有钱就是爹,江奎那一成赋税雪上加霜,百姓怨声载道苦不堪言,偏偏江绎那个金窝窝里面长出来的金凤凰最不缺的钱,上下嘴皮子一碰,一州一成赋税就送出去。

那烂名声瞬间扭转,根本没人有脸再骂,那浪蕩纨绔硬生生被说成少年意气,更莫说他彻底杀了为祸一方的吴如诲。

又有流言蜚语传来说他僞善,那麽多年没有朝上禀告过吴如诲的恶事,比不上江绎一星半点。

可谓是把他弄得焦头烂额。

“你不仁,我不义。”江绎要拔除盘踞的豪族,魏渐策早有预料,磨刀霍霍砍死吴如诲,下一个待宰羔羊就是他魏渐策,“坐以待毙必死无疑,江绎自作聪明,老子让他知道人外有人天外有天。”

“刺史,那我们还收铺子吗?”魏渐策狠辣的语气听得仆从浑身一颤,一时间也拿不住他的用意。

“收,怎麽不收。”到嘴的鸭子岂有让它飞了的道理,魏渐策将手中杯盏重重磕在桌上,冷哼道,“想要老子做嫁衣,就看他有没有那个命穿。”

又亲又摸,都是醉酒惹的祸

魏府是阴云密布, 王府是喜气洋洋。

江绎的声望在百姓中持续高涨,他慧眼识珠立了孟亦楼为知州。

孟亦楼大刀阔斧洗了府衙,将吃公粮的蛀虫赶了出去, 从不少怀才不遇的举子里提了些人来用, 打破了世家垄断官位的局面。

在江绎的允许下,孟亦楼还参考了巫湫潼的意见, 重新组织了早就有名无实的巡逻队, 连雍州都治安都好了些。

他减免赋税的消息长翅膀飞出雍州,上次吃了江玄晖亏的世家再一次狠狠咒骂雍王府, 满门都快死绝了还有本事作妖,这江绎是疯了不成?

背靠周氏,他江绎的钱挥霍花三辈子都用不完, 不肉疼甘愿送钱给江奎就送, 为什麽要拖所有人下水。

今年收成不好, 各州百姓上缴赋税后加上存粮勉强能够满足吃喝, 匈奴已退, 巫家军按律大军回夔州, 只留小批人马驻扎在含山关,巫湫潼念边关艰苦, 收的赋税少得可怜。

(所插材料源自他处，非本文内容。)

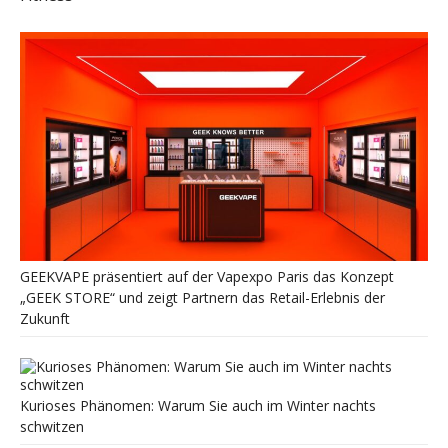
GEEKVAPE präsentiert auf der Vapexpo Paris das Konzept
„GEEK STORE“ und zeigt Partnern das Retail-Erlebnis der
Zukunft
Kurioses Phänomen: Warum Sie auch im Winter nachts
schwitzen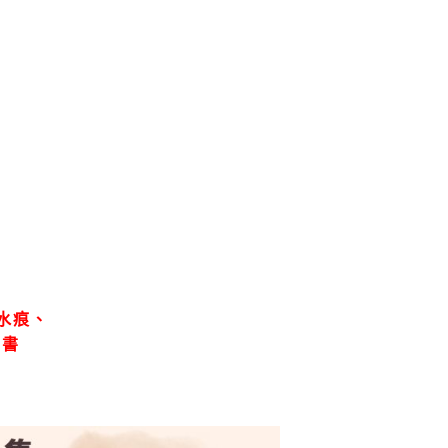
水痕、
、書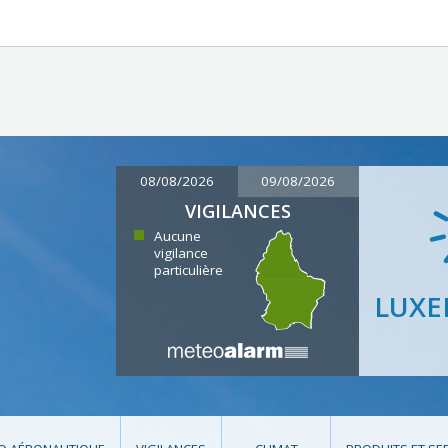
08/08/2026
09/08/2026
VIGILANCES
Aucune
vigilance
particulière
LUX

江奎是不会拨款的, 就算是军饷真的运到夔州,也不过是被层层盘剥, 剩下来掺了沙的干草罢了。

“玄羿, 我对这方面真的一窍不通。”惹江绎生气时候不在少数,巫湫潼也渐渐摸清江绎吃软不吃硬的脾性, 他靠在江绎面前,不熟练地卖乖, “我真的要穷疯了。”

巫家的女眷曾经在经营方面也是一把好手,无奈隔了那麽多年,比马大的瘦死骆驼早就只剩一把骨头。

“你不会请人打理吗?”江绎不知道该如何评价,巫湫潼卖乖次数一多也没了新颖,他撑着脸爱莫能助,“我也不善此道,就算我能事经营,还不如把钱给表哥钱生钱呢。”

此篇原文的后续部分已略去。